Collected data:
——

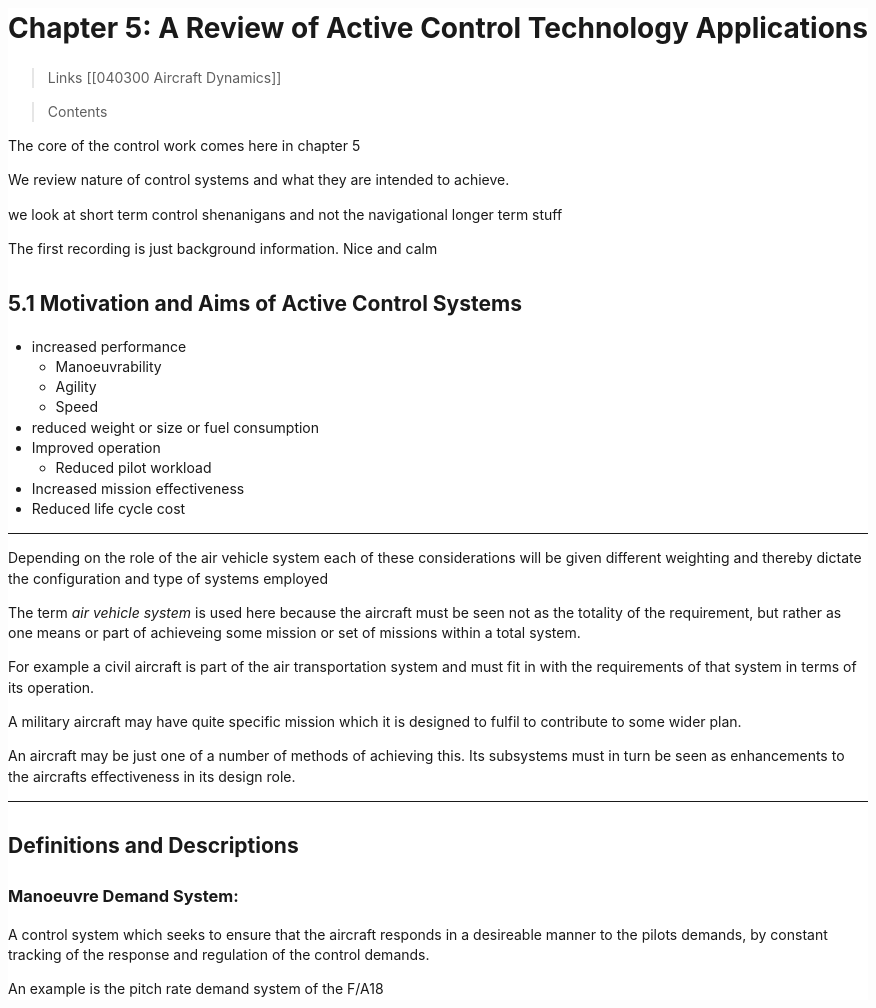 # Chapter 5: A Review of Active Control Technology Applications

> Links [[040300 Aircraft Dynamics]]

> Contents

The core of the control work comes here in chapter 5

We review nature of control systems and what they are intended to achieve.

we look at short term control shenanigans and not the navigational longer term stuff

The first recording is just background information. Nice and calm

## 5.1 Motivation and Aims of Active Control Systems

- increased performance
	- Manoeuvrability
	- Agility
	- Speed
- reduced weight or size or fuel consumption
- Improved operation
	- Reduced pilot workload
- Increased mission effectiveness
- Reduced life cycle cost

---

Depending on the role of the air vehicle system each of these considerations will be given different weighting and thereby dictate the configuration and type of systems employed

The term *air vehicle system* is used here because the aircraft must be seen not as the totality of the requirement, but rather as one means or part of achieveing some mission or set of missions within a total system.

For example a civil aircraft is part of the air transportation system and must fit in with the requirements of that system in terms of its operation.

A military aircraft may have quite specific mission which it is designed to fulfil to contribute to some wider plan.

An aircraft may be just one of a number of methods of achieving this. Its subsystems must in turn be seen as enhancements to the aircrafts effectiveness in its design role.

---

## Definitions and Descriptions

### Manoeuvre Demand System:

A control system which seeks to ensure that the aircraft responds in a desireable manner to the pilots demands, by constant tracking of the response and regulation of the control demands.

An example is the pitch rate demand system of the F/A18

——

What you need to do: Beginning with the first line of the records above, extract each line exactly through the line that holds "A military aircraft", both ends included. Omit pictures.

Response area:
 # Chapter 5: A Review of Active Control Technology Applications

> Links [[040300 Aircraft Dynamics]]

> Contents

The core of the control work comes here in chapter 5

We review nature of control systems and what they are intended to achieve.

we look at short term control shenanigans and not the navigational longer term stuff

The first recording is just background information. Nice and calm

## 5.1 Motivation and Aims of Active Control Systems

- increased performance
	- Manoeuvrability
	- Agility
	- Speed
- reduced weight or size or fuel consumption
- Improved operation
	- Reduced pilot workload
- Increased mission effectiveness
- Reduced life cycle cost

---

Depending on the role of the air vehicle system each of these considerations will be given different weighting and thereby dictate the configuration and type of systems employed

The term *air vehicle system* is used here because the aircraft must be seen not as the totality of the requirement, but rather as one means or part of achieveing some mission or set of missions within a total system.

For example a civil aircraft is part of the air transportation system and must fit in with the requirements of that system in terms of its operation.

A military aircraft may have quite specific mission which it is designed to fulfil to contribute to some wider plan.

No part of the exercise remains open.